Bei den Sperranlagen wird es besonders amüsant: Zitat "... sind Teil des NATO Konzepts Barrier und Denial Plan: Im Kriegsfall soll atomare und konventionelle Munition in Sprengkammern gefüllt und gezündet werden ...". Das ist die Beschriftung eines "Bundeswehr Sprengschachts". Ohne Worte. Ob es hilft, wenn man es quer über die Wand sprüht?:

IN BUNDESWEHRSPRENGSCHÄCHTE KAM NIEMALS ZU KEINER ZEIT NICHT NUKLEARE MUNITION.

So geht das nahtlos weiter, es werden beispielsweise Stecksperren gezeigt ohne den Sinn verstanden zu haben.

Vor einiger Zeit tauchte der Vorwurf auf Point Alpha sei, um es dezent auszudrücken, "von links" unterwandert, was ebenso dezent dementiert wurde.
Bei dieser "Dokumentation" wird ein dementieren schwierig. Es wird ganz eindeutig und gezielt der Eindruck erweckt, der Westen bzw. die NATO habe eine grundlose Massenmilitarisierung betrieben; wie die Bedrohungslage real aussah ist für den Laien nicht erkenntlich, wahrscheinlich war der "Sandkasten" zu klein.
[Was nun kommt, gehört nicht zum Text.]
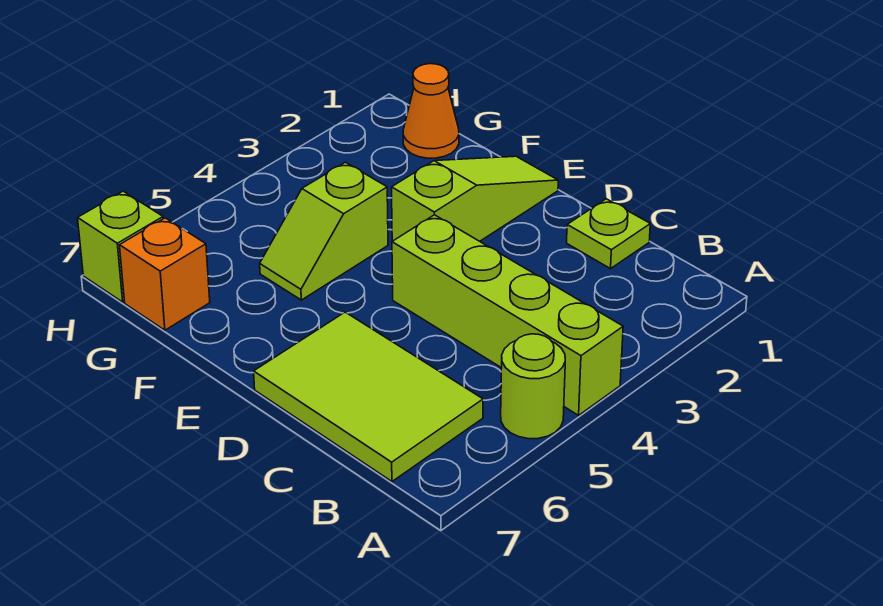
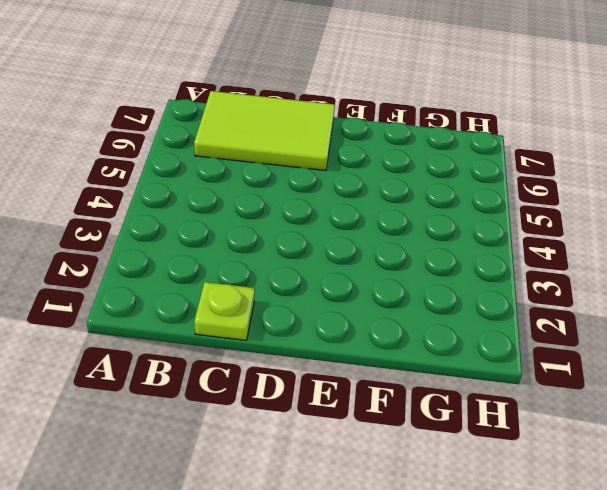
none -> lime brick A4:D4 level 1
none -> lime round brick A5 level 1

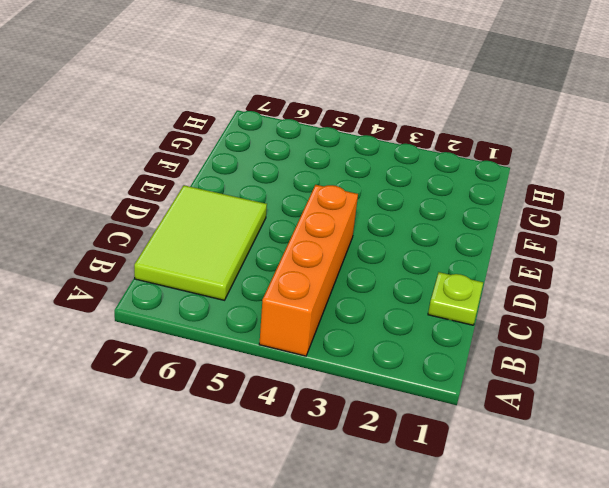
orange brick A4:D4 level 1 -> lime brick A4:D4 level 1
none -> lime round brick A5 level 1
none -> lime slope E1:E3 level 1 top 3

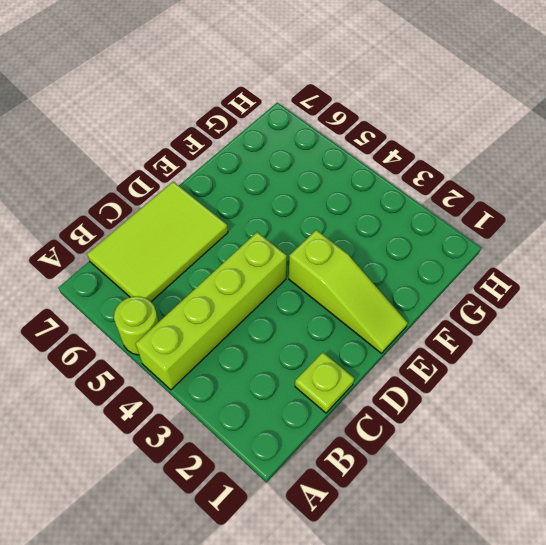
none -> lime slope F4:F5 level 1 top 4
none -> orange cone G1 level 1

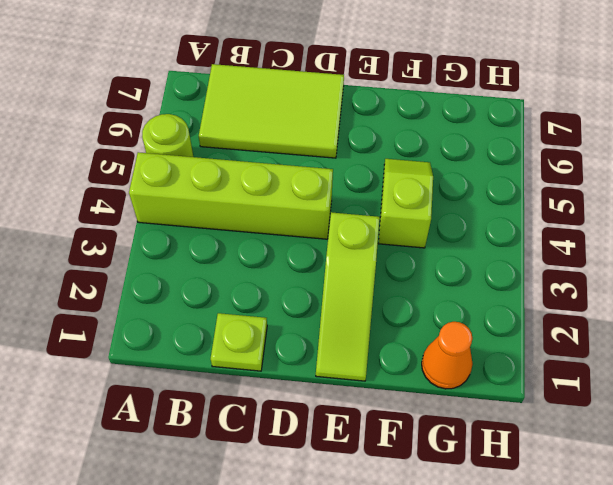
none -> orange brick G7 level 1
none -> lime brick H7 level 1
EIN Beispiel:

Es werden zwar (angebliche) LANCE (Atomraketen) Stellungen des Westens bei Gelnhausen aufgeführt (78 Km zur Grenze), nicht aber die Kurz- und Mittestrecken Atomraketen die bei Ohrdruf (58 km) und anderswo standen.

Für den Laien, speziell für Schüler und Jugendliche wird hier ein fatal falsches Bild aufgebaut dass NICHTS mit der damaligen Realität zu tun hat. Alleine die einseitige Darstellung der "westlichen Militärmacht" (blauer Anteil gegenüber rotem Anteil) beziehungsweise die massenhafte Anhäufung "blauer" Militärfahrzeuge gegenüber den wenigen "roten" muss als Absicht unterstellt werden, hier ein falsches Geschichtsbild zu zementieren.


Das kann auch nicht wundern, nennt man doch bei militärischen Fragen "Quellen" wie "Die Hessischen Grünen" statt berufene und nachprüfbare wie die Bundeswehr. Eine ganze Wand nimmt dafür die "osthessische Friedensbewegung" ein; dies erhärtet die obige Aussage und erklärt auch die Mengen an Fehlern. Oder sind es gar keine Fehler? Das diese Friedensbewegung "es gut gemeint" hat steht außer Frage, aber außer Frage steht ebenso dass sie jede Menge Fehlinformationen verbreitet hat. Wie man sieht mit Auswirkungen bis heute.

Es kann nicht angehen das ein Museum, welches Hunderttausende an öffentlichen Geldern verschlingt in einem fort (gezielte?) Fehlinformation verbreitet, und andere Museen welche deutlich bessere und "billigere" Arbeit leisten und unsere Jugend mit einem korrekten Geschichtsbild nach Hause schicken, bei Anfragen nach Geldern und Hilfe zur Antwort bekommen "tut uns leid, wir sind mit Point Alpha ausgelastet".

Immerhin gibt es auch erfreuliches. Wenn man zurück fährt, kann man in einer Rasdorfer Bäckerei eine "Point Alpha Torte" kaufen. Nomen est Omen.